Sasol aims for blue-chip status again
RESTRUCTURING: MANAGEMENT SPELLS OUT PLANS Bid to restore company as a bluechip investment.
Shareholders cannot complain that Sasol is keeping them in the dark. As promised, management hosted another of its investor updates to report on the progress of its recovery plan, with CEO Fleetwood Grobler and CFO Paul Victor discussing how things are going.
Grobler’s opening remarks are worth noting: “It was an extraordinary year. The crude oil price collapse could not have happened at a worse time for Sasol. It was our toughest year on record.”
The investor update follows the formal announcement earlier in the morning that most of the conditions for the sale of a 50% interest in a portion of the Lake Charles Chemical Project (LCCP) have been met and that Sasol will soon receive $2 billion (about R30 billion) cash to bolster its stressed balance sheet.
Sasol announced earlier that it would enter into a joint venture with LyondellBasell in respect of its base chemical business at LCCP which will result in the latter buying a stake of 50% in the unit.
The transaction was approved by shareholders at a general meeting recently, which gave rise to the establishment of the Louisiana Integrated Polyethylene joint venture which will be managed by LyondellBasell.
“Under the terms of the transaction agreements, LyondellBasell will operate the joint venture assets on behalf of the venture and market the polyethylene products on behalf of the two shareholders,” according to the announcement, which states that the proceeds of about $2 billion will be received in the next few days.
This is but part of Sasol’s ongoing restructuring process.
Asset sales
Grobler said the sale of assets slated for disposal is going well, actually ahead of schedule.
The target to raise in excess of $3.5 billion in asset sales has been largely achieved, with agreements in place for the majority of the disposals.
“We are moving away from businesses where we do not have a competitive advantage,” said Grobler.
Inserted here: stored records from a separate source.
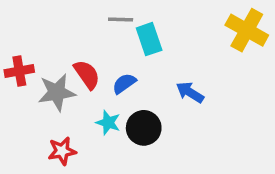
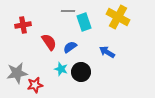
yellow cross: (247, 30) -> (118, 17), moved
red cross: (19, 71) -> (23, 25), moved
gray star: (57, 92) -> (17, 73), moved

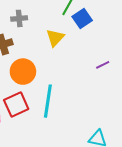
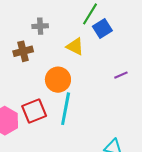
yellow triangle: (55, 38) -> (75, 46), turned -48
orange circle: (23, 72) -> (58, 80), moved

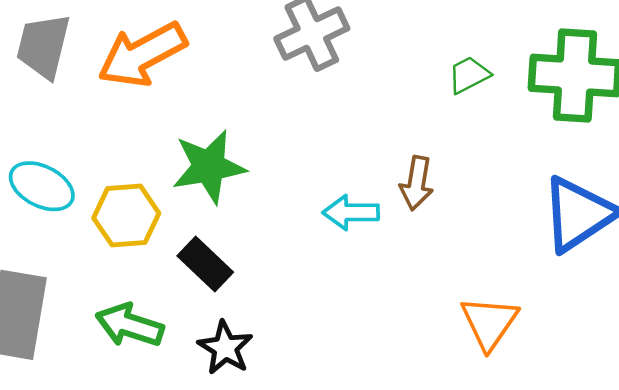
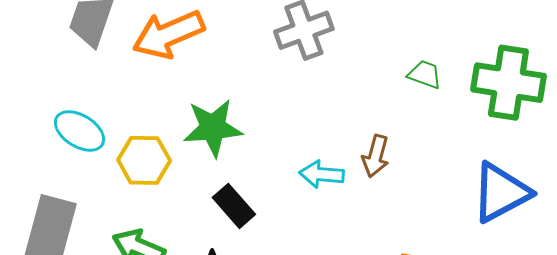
green trapezoid: (469, 75) -> (425, 74), turned 42
black rectangle: (205, 264) -> (234, 206), moved

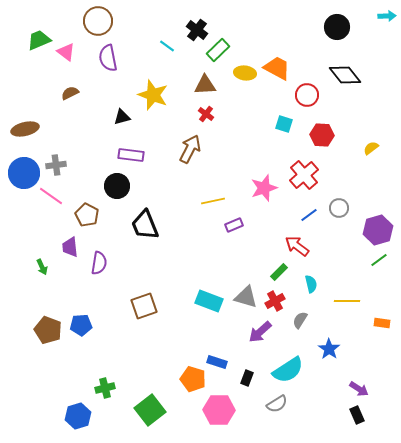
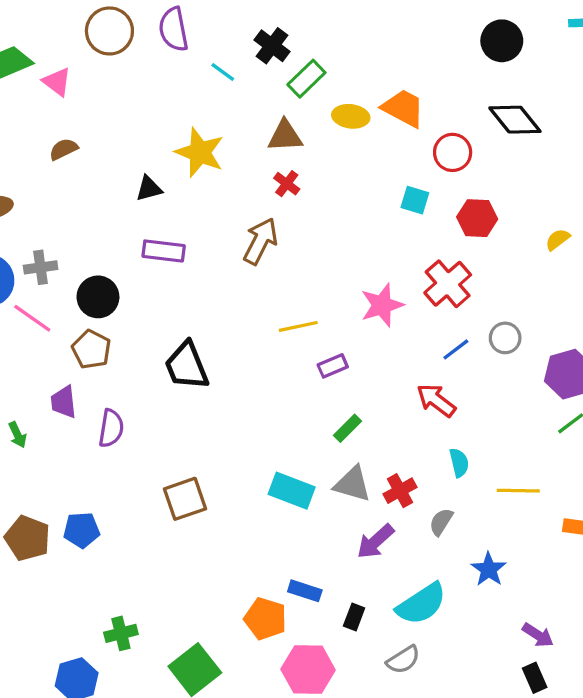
purple semicircle: (108, 58) -> (173, 29), moved
black circle: (117, 186) -> (98, 297), moved
green rectangle: (279, 272) -> (347, 428), moved

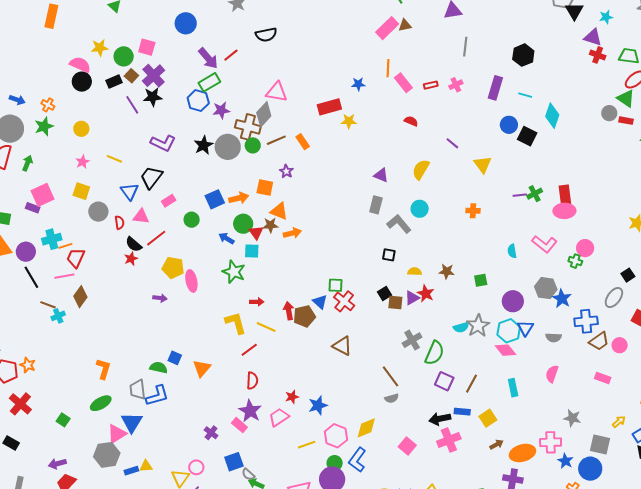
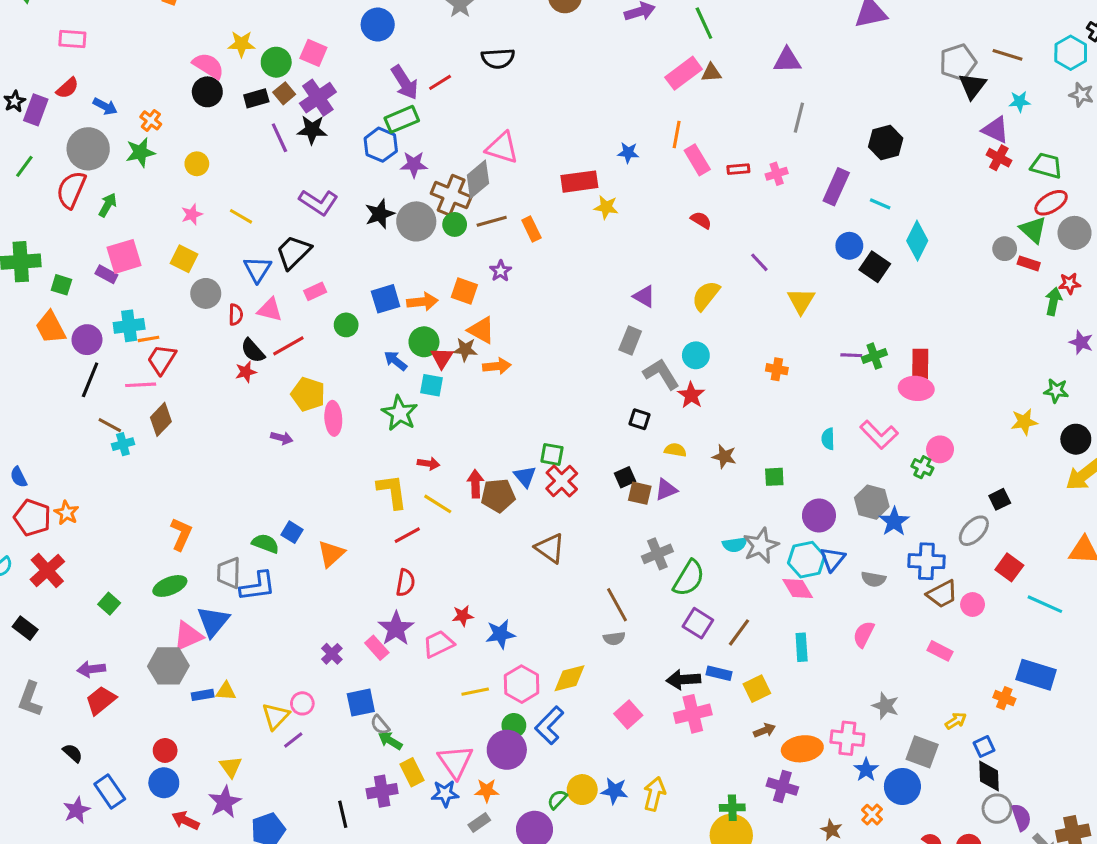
black line: (31, 277) -> (90, 380), turned 45
red star: (426, 294) -> (691, 395), moved

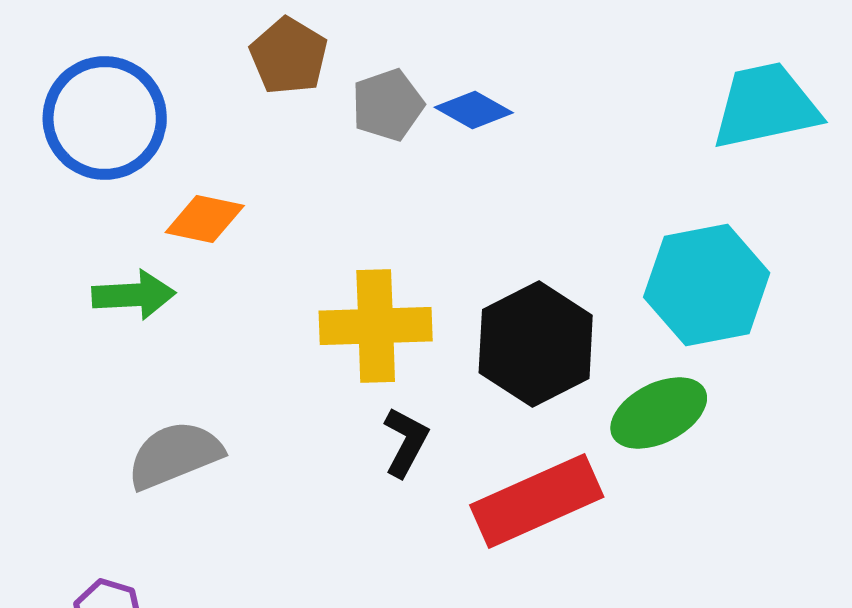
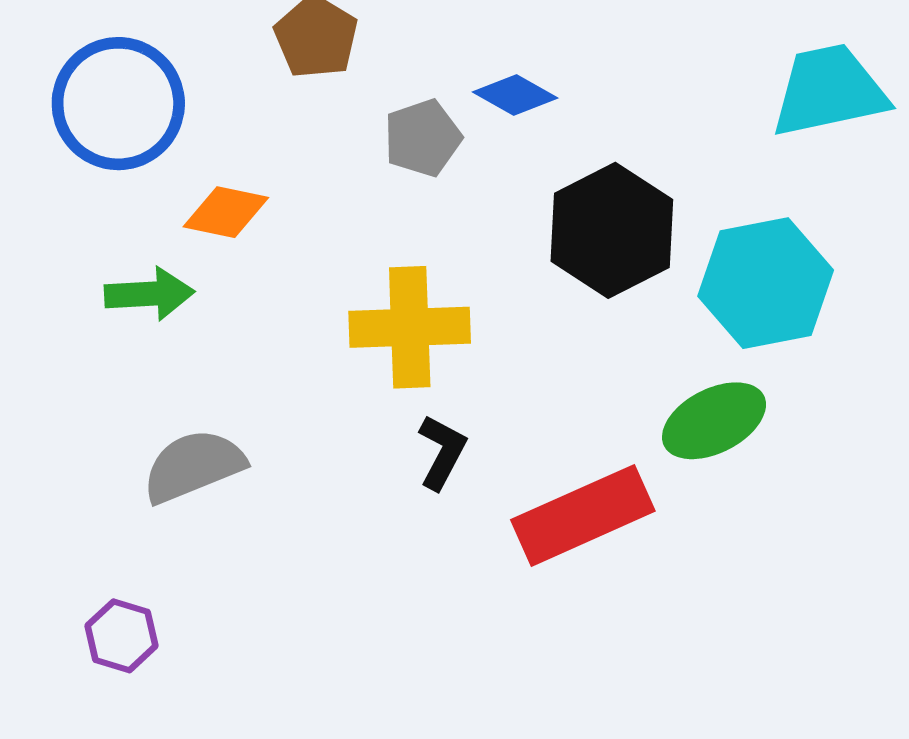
gray pentagon: (388, 105) -> (423, 138), moved
black hexagon: (536, 344) -> (612, 230), moved

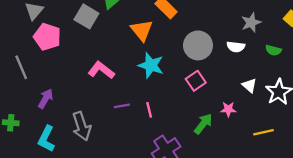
Once again, Grobler outlined the need for change. The first goal is to stabilise Sasol financially in the short term by reducing gearing and to restructure the group to operate competitively in a volatile macro-economic environment that usually translates into low oil prices.
Resilience
While Sasol’s stated objective is to position the business to be “resilient” in an environment of an oil price around $45 per barrel, the latest presentation creates the impression that the Sasol of the future will be quite happy there.
Management said in the presentation that the SA operations of Sasol 2.0 will be breaking even at an oil price of $30 to $35 per barrel and an exchange rate of R15.70 per dollar.
Clear road map
Victor put a clear road map on the table: This year is the year to reset the balance sheet, 2023/24 is the year to drive free cash flow and reduce debt to two times net debt to Ebitda, and 2025 and beyond is the time to enhance shareholder returns.
While the option of a rights issue is still on the table, the two top managers at Sasol were even talking about dividends in a few years’ time. They also mentioned that the new Sasol must be in a position to consider new investments and enhance shareholder returns by way of a share buy-back.
It is very interesting that Sasol management is upbeat about the prospects. The most noteworthy is the aim to restore Sasol as a blue-chip investment.
Sasol is one of the popular shares in SA, with most unit trusts and pension funds owning some.